◆ Supplied passage ◆
::::

Sitting around, shooting the shit with your friends and somehow or another an old game gets brought up. “Man, Final Fantasy VI was such a good game.” “I dunno, I haven’t played it.” “Why not? It’s one of the best FF games, if not the best FF game, ever. You should give it a try.” “Can’t do it. I can’t go back to old games. It just looks so old.” This happens to any game you bring up from the SNES generation, PS1/N64 Generation and the PS2/Xbox generation. For many, there’s a window that first time-players are willing to try a game and once that time passes, it’s hard for them to give it a try. This even happens to people who have played it long ago, but I think the window for replaying it lasts longer than for those that didn’t play it during its original time, but without hard numbers its only speculation and I might try to find this out in a different article.

Then why are some games easier to go back to than others? Funny enough, it seems easier to go back to games from the NES/SNES and even some PS1-era games than PS2-era games. Does this mean that the older a game gets, there’s some magical threshold that makes it easier, more desirable to try it instead of less? Well, I wouldn’t say that. Most of the games that I tend to find myself and find others going to play and replay are games that are closer in creation to SNES/NES type games, meaning 2D-Platformers and RPGs. I think the big ingredient to longevity is what was found in the many games of this generation of consoles.

::::

◆ Data provided ◆

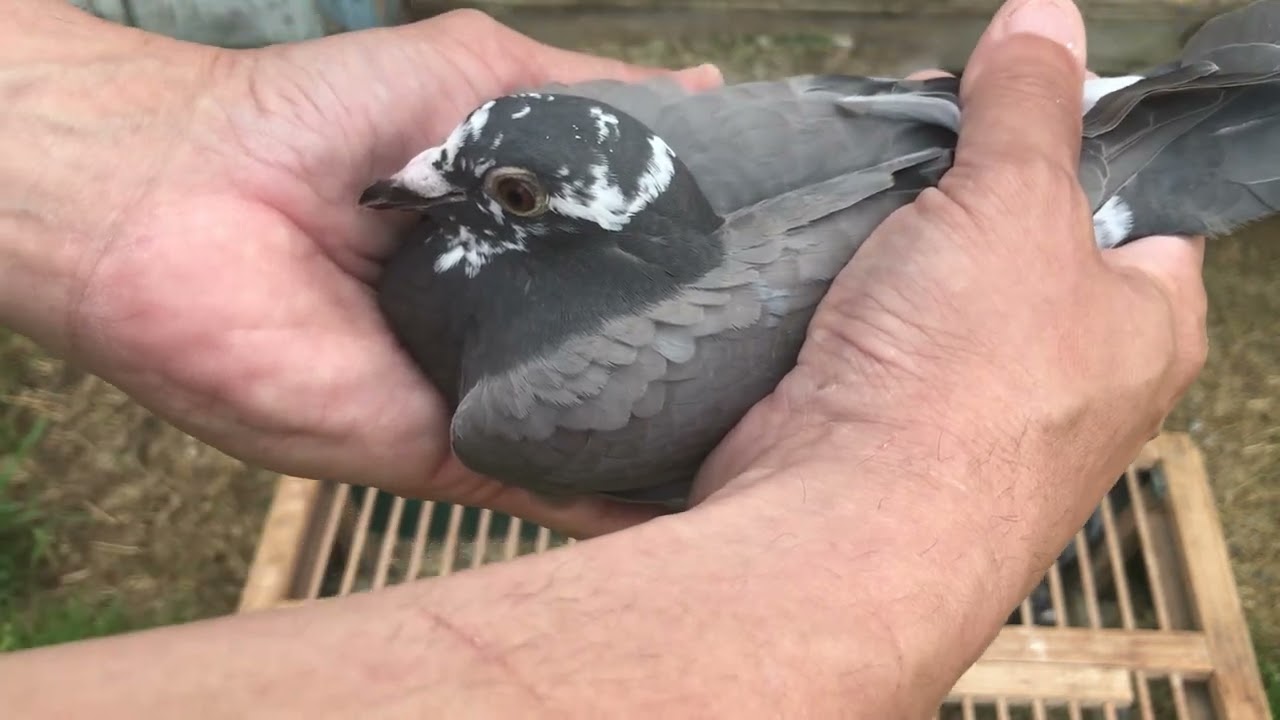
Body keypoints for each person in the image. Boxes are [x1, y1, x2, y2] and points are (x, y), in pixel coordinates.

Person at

::::

◆ Activity ◆
Could you set down, word for word, everything in the passage about replaying old games from "Then why are" down to "generation of consoles."?

◆ Result for this task ◆
Then why are some games easier to go back to than others? Funny enough, it seems easier to go back to games from the NES/SNES and even some PS1-era games than PS2-era games. Does this mean that the older a game gets, there’s some magical threshold that makes it easier, more desirable to try it instead of less? Well, I wouldn’t say that. Most of the games that I tend to find myself and find others going to play and replay are games that are closer in creation to SNES/NES type games, meaning 2D-Platformers and RPGs. I think the big ingredient to longevity is what was found in the many games of this generation of consoles.